Excerpted passage:
————————
SoundCloud, the popular music streaming platform, has announced that it will be laying off 8% of its staff as part of its efforts to reach profitability this year. The company has been struggling financially for some time now, and this move is seen as a necessary step towards turning things around.
The layoffs will affect around 40 employees. SoundCloud CEO Eliah Seton said in a statement that the decision was a difficult one, but necessary in order to ensure the long-term success of the company. SoundCloud has faced a number of challenges in recent years, including increased competition from other music streaming services like Spotify and Apple Music.
“Ultimately, I take accountability for this decision and will carry that with me every day,” Seton wrote. “Most importantly, we are absolutely determined to treat everyone with the utmost respect and manage this process in as generous a manner as possible.
“This is a challenging but essential decision to ensure the health of our business and get SoundCloud to profitability this year,” he continued. “In doing so, we are securing the company’s future for the millions of artists who rely on us for their living and their self-expression, and the millions of fans who come to SoundCloud for the joy of music. It is critical to ensure that SoundCloud thrives in our mission to influence culture, be the preeminent home for artists and fans, and lead what’s next in music.”
The company has also struggled to monetize its platform effectively, with many users opting for the free, ad-supported version of the service rather than paying for a premium subscription. In addition to the layoffs, SoundCloud is also making other changes to its business model in an effort to become profitable. The company is reportedly exploring new revenue streams, such as advertising and partnerships with brands and artists. It is also looking to expand its user base by targeting new markets and demographics. Despite these challenges, SoundCloud remains a popular platform for independent artists and music fans alike. The company has a loyal following of users who appreciate its unique features, such as the ability to upload and share their own music with others. As SoundCloud works to turn its financial situation around, it will be interesting to see how these changes affect the platform and its users. Will the company be able to successfully monetize its service without alienating its core user base?
————————
Record excerpts:
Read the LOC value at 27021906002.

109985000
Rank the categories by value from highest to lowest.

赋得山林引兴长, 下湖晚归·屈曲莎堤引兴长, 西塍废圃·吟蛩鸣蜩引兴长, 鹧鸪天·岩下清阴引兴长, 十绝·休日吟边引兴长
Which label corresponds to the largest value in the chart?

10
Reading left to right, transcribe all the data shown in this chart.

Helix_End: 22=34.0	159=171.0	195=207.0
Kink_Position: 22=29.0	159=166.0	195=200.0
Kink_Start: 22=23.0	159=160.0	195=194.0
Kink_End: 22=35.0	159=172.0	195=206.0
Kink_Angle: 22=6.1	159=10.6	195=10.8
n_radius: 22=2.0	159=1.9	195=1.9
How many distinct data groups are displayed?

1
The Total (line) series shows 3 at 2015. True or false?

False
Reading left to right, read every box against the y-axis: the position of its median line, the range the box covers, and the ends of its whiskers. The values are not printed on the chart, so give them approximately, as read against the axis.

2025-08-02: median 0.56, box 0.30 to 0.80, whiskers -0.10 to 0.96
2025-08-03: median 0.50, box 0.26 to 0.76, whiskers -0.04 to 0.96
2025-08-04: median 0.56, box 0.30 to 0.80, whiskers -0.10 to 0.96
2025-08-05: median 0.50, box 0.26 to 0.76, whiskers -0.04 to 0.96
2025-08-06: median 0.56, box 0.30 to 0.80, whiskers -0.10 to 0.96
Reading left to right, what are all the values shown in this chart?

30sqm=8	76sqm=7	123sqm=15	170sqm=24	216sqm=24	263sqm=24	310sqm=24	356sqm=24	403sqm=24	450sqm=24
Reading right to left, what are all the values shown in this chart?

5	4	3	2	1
————————
What you have to do: Rewrite the article about SoundCloud's layoffs from "SoundCloud, the popular" to "turning things around.", putting "workforce" in place of "staff". The items have no connection to the article about SoundCloud's layoffs.

Written response:
SoundCloud, the popular music streaming platform, has announced that it will be laying off 8% of its workforce as part of its efforts to reach profitability this year. The company has been struggling financially for some time now, and this move is seen as a necessary step towards turning things around.